----- RECENZJA DO ĆWICZEŃ

Być może są w tej książce jakieś wartości. Być może rzeczywiście porady jak odmówić warto przeczytać. Ale i tak jestem na nie. Jakoś nie po drodze mi z poradnikami...

niedziela, 6 sierpnia 2017

Indeks szczęścia Juniper Lemon, Julie Israel

Czasami kupię książkę, bo spodoba mi się jej opis a potem okazuje się, że jest to książka młodzieżowa. Tak było w tym przypadku. Zazwyczaj tego żałuję, czego tym razem nie mogę powiedzieć.
Śmierć bliskiej osoby - siostry Juniper - całkowicie zmienia i przewartościowuje jej życie. Świat nie jest już tym ciepłym, szczęśliwym miejscem, jakim był do dnia wypadku. Świat staje się zimny i obojętny. Coś, co kiedyś było ważne, traci na znaczeniu. Aż pewnego dnia Juniper odnajduje list siostry do tajemniczego chłopaka, z którym zrywa. Dziewczyna, która nie miała pojęcia o związku siostry postanawia rozszyfrować kim był odbiorca listu i przekazać mu ostatnią wiadomość Camilli. Powoduje to cały szereg wydarzeń, które okażą się ważne i wartościowe dla życia Juniper. Pozwolą dalej płakać i wzruszać się, buntować, ale też śmiać się, cieszyć, rozmawiać. Pozwolą się zaprzyjaźnić a nawet zakochać.

----------

ZADANIA DO WYKONANIA:
#1 Jak brzmi fragment recenzji od „Indeks szczęścia Juniper” do „nie mogę powiedzieć.”, jeśli zamienisz „młodzieżowa” na „dla dorosłych”?
#2 Co według recenzji Juniper pewnego dnia odnajduje?
#3 Przetłumacz na angielski zdanie z recenzji: „Świat staje się zimny i obojętny.”
Wpisy, które następują dalej, nie mają związku z recenzją.

----- WYBRANE WPISY

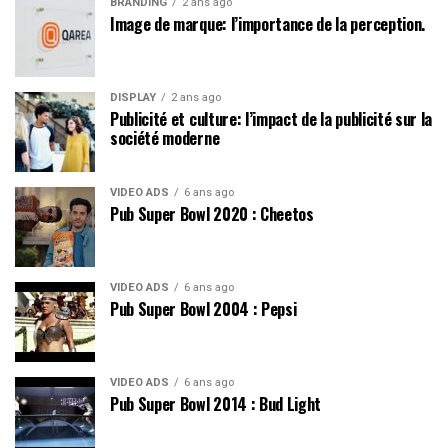
BRANDING
2 ans ago
Image de marque: l’importance de la perception.
DISPLAY
2 ans ago
Publicité et culture: l’impact de la publicité sur la
société moderne
VIDEO ADS
6 ans ago
Pub Super Bowl 2020 : Cheetos
VIDEO ADS
6 ans ago
Pub Super Bowl 2004 : Pepsi
VIDEO ADS
6 ans ago
Pub Super Bowl 2014 : Bud Light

----------

ODPOWIEDZI DO ZADAŃ:
#1
Indeks szczęścia Juniper Lemon, Julie Israel

Czasami kupię książkę, bo spodoba mi się jej opis a potem okazuje się, że jest to książka dla dorosłych. Tak było w tym przypadku. Zazwyczaj tego żałuję, czego tym razem nie mogę powiedzieć.

#2 List siostry do tajemniczego chłopaka, z którym siostra zrywa.

#3 The world becomes cold and indifferent.